Electrochemical Devices Via Electrostatic Nanoscale Assemblies
Paula T. Hammond, Chemical Engineering, Massachusetts Institute of Technology, 77 Massachuhsetts Avenue, 66-550, Cambridge, MA 02139
The alternating adsorption of oppositely charged molecular species, known as the electrostatic layer-by-layer (LBL) process, is a simple and elegant method of constructing highly tailored ultrathin polymer and organic-inorganic composite thin films. We have utilized this method to develop a number of functional ultrathin film systems, including materials that can be tailored for display, sensor and protective coating applications.
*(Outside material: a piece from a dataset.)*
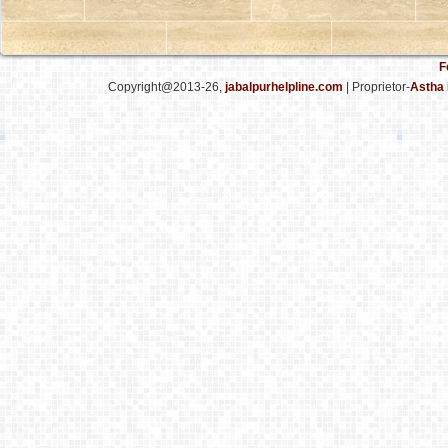
F
Copyright@2013-26,
jabalpurhelpline.com
| Proprietor-
Astha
These systems have allowed the formation of a range of electrochemical devices using multilayer assembly, including the use of conjugated polymers and inorganic nanoparticles for electrochromic displays, the formation of thin films as proton exchange membranes in fuel cells, and the use of these multilayers in other power and micropower devices. New explorations have also included the use of some of these unique redox active organic/inorganic hybrid systems as systematically deconstructible thin films with potential uses as an electrochemical means of drug delivery. All of these systems rely on the ability to control the placement of different multiply charged components within specific regions of the film. Some of the polyion systems of interest in these applications undergo some degree of interdiffusion during the assembly process. The nature of this interdiffusion, and means of controlling the interdiffusion process are discussed, as well as the final device applications of these systems. Means of using the interdiffusion phenomenon in an advantageous manner to create ordered virus-polymer thin film assemblies will be discussed, and collaborations at MIT in which these viruses are genetically engineered to support the generation of metal and metal oxide coatings will be described. In these systems the use of electrostatic assembly methods leads to the spontaneous assembly and ordering of viruses at the top surfaces of functional polyelectrolyte multilayers. The protein coats of the viruses act as templates to form Au, Co and CoO nanowires that can be used to make a number of interesting electrochemical functions, including battery electrodes with extraordinarily high capacity.